··· DATASET RECORDS

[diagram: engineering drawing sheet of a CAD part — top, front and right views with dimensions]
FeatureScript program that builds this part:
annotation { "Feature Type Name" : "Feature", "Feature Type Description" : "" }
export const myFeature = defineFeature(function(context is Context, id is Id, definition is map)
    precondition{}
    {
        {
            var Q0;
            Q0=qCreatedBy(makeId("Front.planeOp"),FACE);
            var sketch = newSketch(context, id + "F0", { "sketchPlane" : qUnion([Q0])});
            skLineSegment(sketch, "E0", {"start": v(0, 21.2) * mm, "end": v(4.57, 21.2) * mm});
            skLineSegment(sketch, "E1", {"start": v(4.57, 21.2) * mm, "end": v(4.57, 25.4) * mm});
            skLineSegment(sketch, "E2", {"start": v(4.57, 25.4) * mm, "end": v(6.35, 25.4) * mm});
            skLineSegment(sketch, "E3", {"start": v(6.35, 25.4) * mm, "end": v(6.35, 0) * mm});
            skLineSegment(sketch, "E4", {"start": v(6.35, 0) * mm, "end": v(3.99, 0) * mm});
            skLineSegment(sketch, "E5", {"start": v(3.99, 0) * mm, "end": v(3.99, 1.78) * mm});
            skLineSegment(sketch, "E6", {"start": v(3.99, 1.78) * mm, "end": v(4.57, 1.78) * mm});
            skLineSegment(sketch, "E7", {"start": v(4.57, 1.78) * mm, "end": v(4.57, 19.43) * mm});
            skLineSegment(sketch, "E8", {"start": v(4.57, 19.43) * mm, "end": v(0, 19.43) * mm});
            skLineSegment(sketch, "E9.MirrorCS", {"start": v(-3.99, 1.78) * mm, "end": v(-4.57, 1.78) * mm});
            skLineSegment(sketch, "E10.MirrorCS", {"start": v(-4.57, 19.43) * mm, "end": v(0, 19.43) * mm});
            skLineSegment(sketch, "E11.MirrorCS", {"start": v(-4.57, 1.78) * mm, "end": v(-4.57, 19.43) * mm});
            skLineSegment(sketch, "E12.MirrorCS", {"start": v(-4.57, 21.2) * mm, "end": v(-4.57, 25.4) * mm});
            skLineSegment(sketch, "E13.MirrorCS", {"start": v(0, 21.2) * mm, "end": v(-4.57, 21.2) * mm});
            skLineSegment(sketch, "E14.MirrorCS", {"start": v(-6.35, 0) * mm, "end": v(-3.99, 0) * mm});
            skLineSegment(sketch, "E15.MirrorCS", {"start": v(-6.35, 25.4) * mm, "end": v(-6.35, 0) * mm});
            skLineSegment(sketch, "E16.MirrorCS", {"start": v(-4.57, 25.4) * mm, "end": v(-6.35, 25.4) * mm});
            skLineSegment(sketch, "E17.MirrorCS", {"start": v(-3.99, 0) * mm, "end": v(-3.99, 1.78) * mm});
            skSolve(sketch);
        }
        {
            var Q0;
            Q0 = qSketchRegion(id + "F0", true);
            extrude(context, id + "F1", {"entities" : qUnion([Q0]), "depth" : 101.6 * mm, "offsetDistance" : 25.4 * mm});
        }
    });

······

## [WHAT TO PRODUCE]
Copy every row above word for word, with no changes.

## [RESULT]
[diagram: engineering drawing sheet of a CAD part — top, front and right views with dimensions]
FeatureScript program that builds this part:
annotation { "Feature Type Name" : "Feature", "Feature Type Description" : "" }
export const myFeature = defineFeature(function(context is Context, id is Id, definition is map)
    precondition{}
    {
        {
            var Q0;
            Q0=qCreatedBy(makeId("Front.planeOp"),FACE);
            var sketch = newSketch(context, id + "F0", { "sketchPlane" : qUnion([Q0])});
            skLineSegment(sketch, "E0", {"start": v(0, 21.2) * mm, "end": v(4.57, 21.2) * mm});
            skLineSegment(sketch, "E1", {"start": v(4.57, 21.2) * mm, "end": v(4.57, 25.4) * mm});
            skLineSegment(sketch, "E2", {"start": v(4.57, 25.4) * mm, "end": v(6.35, 25.4) * mm});
            skLineSegment(sketch, "E3", {"start": v(6.35, 25.4) * mm, "end": v(6.35, 0) * mm});
            skLineSegment(sketch, "E4", {"start": v(6.35, 0) * mm, "end": v(3.99, 0) * mm});
            skLineSegment(sketch, "E5", {"start": v(3.99, 0) * mm, "end": v(3.99, 1.78) * mm});
            skLineSegment(sketch, "E6", {"start": v(3.99, 1.78) * mm, "end": v(4.57, 1.78) * mm});
            skLineSegment(sketch, "E7", {"start": v(4.57, 1.78) * mm, "end": v(4.57, 19.43) * mm});
            skLineSegment(sketch, "E8", {"start": v(4.57, 19.43) * mm, "end": v(0, 19.43) * mm});
            skLineSegment(sketch, "E9.MirrorCS", {"start": v(-3.99, 1.78) * mm, "end": v(-4.57, 1.78) * mm});
            skLineSegment(sketch, "E10.MirrorCS", {"start": v(-4.57, 19.43) * mm, "end": v(0, 19.43) * mm});
            skLineSegment(sketch, "E11.MirrorCS", {"start": v(-4.57, 1.78) * mm, "end": v(-4.57, 19.43) * mm});
            skLineSegment(sketch, "E12.MirrorCS", {"start": v(-4.57, 21.2) * mm, "end": v(-4.57, 25.4) * mm});
            skLineSegment(sketch, "E13.MirrorCS", {"start": v(0, 21.2) * mm, "end": v(-4.57, 21.2) * mm});
            skLineSegment(sketch, "E14.MirrorCS", {"start": v(-6.35, 0) * mm, "end": v(-3.99, 0) * mm});
            skLineSegment(sketch, "E15.MirrorCS", {"start": v(-6.35, 25.4) * mm, "end": v(-6.35, 0) * mm});
            skLineSegment(sketch, "E16.MirrorCS", {"start": v(-4.57, 25.4) * mm, "end": v(-6.35, 25.4) * mm});
            skLineSegment(sketch, "E17.MirrorCS", {"start": v(-3.99, 0) * mm, "end": v(-3.99, 1.78) * mm});
            skSolve(sketch);
        }
        {
            var Q0;
            Q0 = qSketchRegion(id + "F0", true);
            extrude(context, id + "F1", {"entities" : qUnion([Q0]), "depth" : 101.6 * mm, "offsetDistance" : 25.4 * mm});
        }
    });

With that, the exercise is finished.